O romance digno de uma fantasia caiu na malha fina das redes sociais após uma infeliz cena exibida no sábado, 21. Na sequência, Dom Olu (Rogério Brito), rei da Pequena África, nega estadia a Pilar dizendo que ela é uma moça branca e teria mais facilidade de encontrar um lugar para ficar, já que a Pequena África é um refúgio para negros alforriados, e assim deveria permanecer. Irritado com a decisão do líder, Samuel dispara à amada: “Só por que você é branca não pode morar na Pequena África? Como queremos ter os mesmos direitos se fazemos com os brancos as mesmas coisas que eles fazem com a gente?”.
A falsa simetria incomodou, já que negar estadia a alguém é bem, mas bem diferente de tratar pessoas como propriedade e escravizá-las.

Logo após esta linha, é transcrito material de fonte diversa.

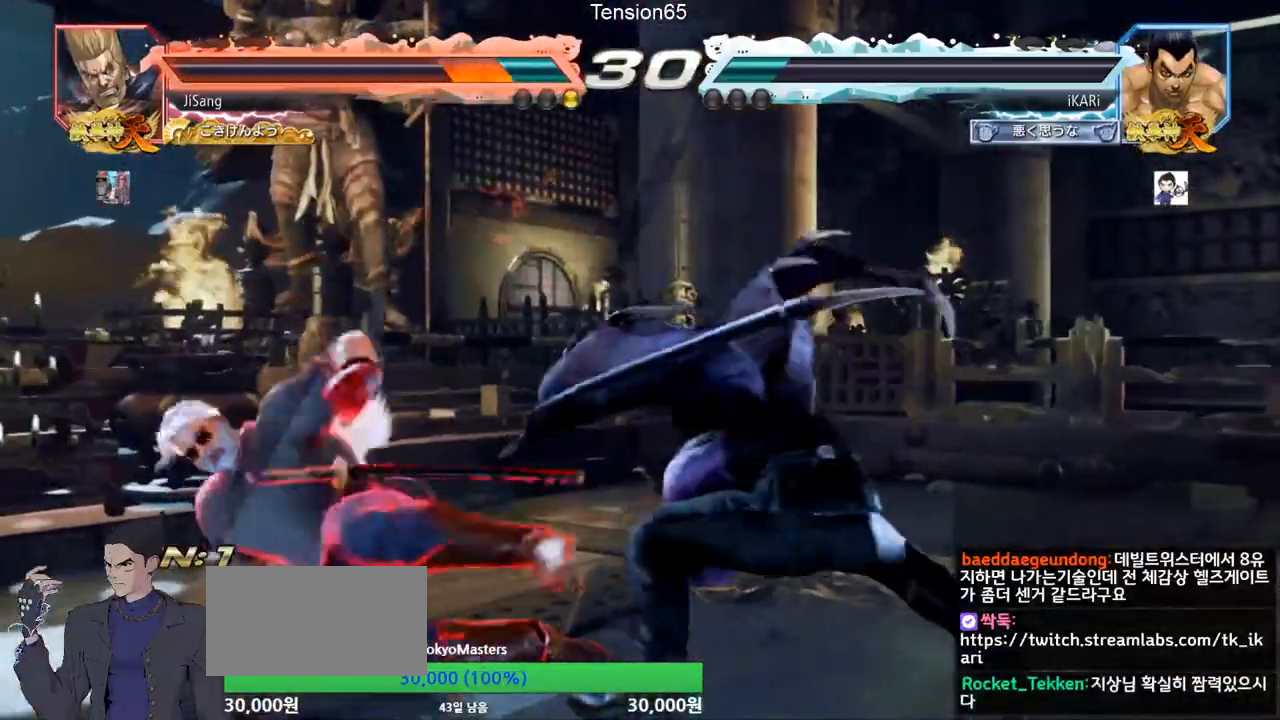
{"buttons": [], "left_stick": "center", "events": [[33, "TRIANGLE", "down"], [100, "TRIANGLE", "up"]]}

Em uma publicação no Instagram, AD Junior, ativista e apresentador do programa Trace Trends no Multishow e Globoplay, compartilhou a cena, e criticou o desenvolvimento do casal. “Pessoas negras viviam em regime de exceção. Um homem preto sentado num banco de uma praça com uma mulher branca seria um ET que está visitando a sua namorada em Marte”, comparou ele, que recebeu o apoio de uma série de celebridades, incluindo atores globais como Ícaro Silva, Fabíula Nascimento e Shirley Cruz.
A repercussão fez Thereza Falcão, autora da novela, se desculpar. Ela descreveu a cena como um “erro grotesco” e disse também ter ficado incomodada com o diálogo, mas justificou que a passagem foi escrita e gravada entre 2018 e 2019, época em que ainda não havia uma assessoria especializada em questões raciais na equipe. Rumores sugerem que cenas já gravadas da novela, que adiantou o ritmo de gravação de seus capítulos por causa da pandemia, serão editadas para evitar situações parecidas. Tomara.